# TEXT BLOCK
Figure 2a: You include the comment "see Supplemental dataset for more details". Since you have multiple supplemental datasets, please be explicit about where this information is located, i.e., name of file, where to find it in the file.

Figure 2d: It is difficult to glean much from a scatter plot with over 7,000 points. It would be more helpful to see separate density scatter plots for each of the 7 regions where the color of the plot indicates the density of the points. This would allow the reader to more easily see consistent biases and correlation in each region.

Figure 4: Same comment as Figure 2 for the observation overlays on the model maps.

All figures: Using the log scale for model vs obs emphasizes smaller values and condenses the largest values. However from a health and ecosystem standpoint the largest values are of greatest interest and there is not much need to know the difference in model performance for .1 ug/m3 vs .01 ug/m3. Strongly suggest not plotting on log scale. Also recommend a density scatter plot when # points exceeds several hundred.

Figure 7. Include in the caption information the time period you are considering for the % coverage.

# REQUIRED ACTION
In the figure comments, what kind of plot is recommended when the number of points exceeds several hundred?

# DATA PROVIDED
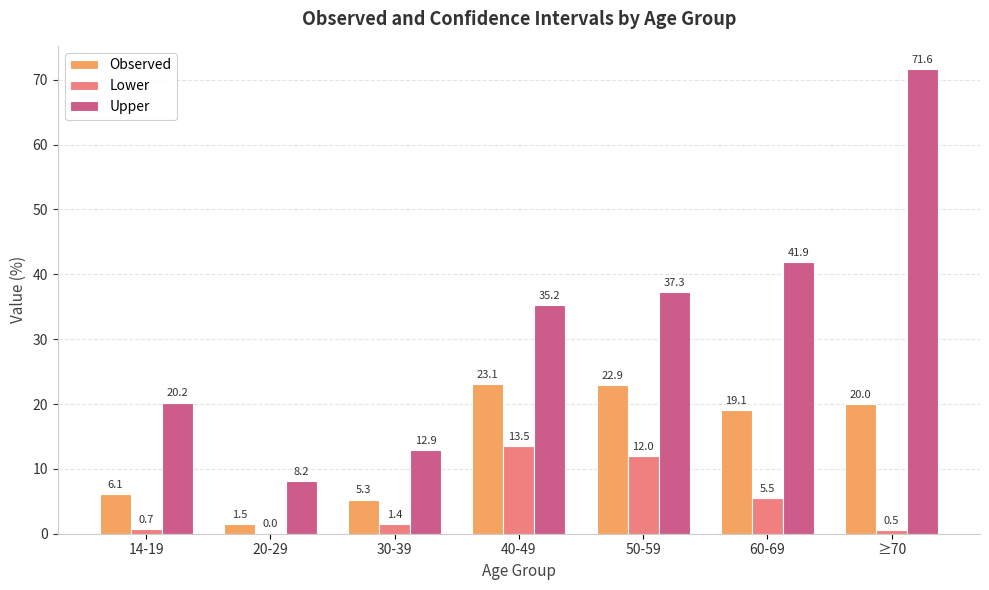

Which category has the highest value in the Upper series?

≥70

# ANSWER TO THIS PROBLEM
A density scatter plot.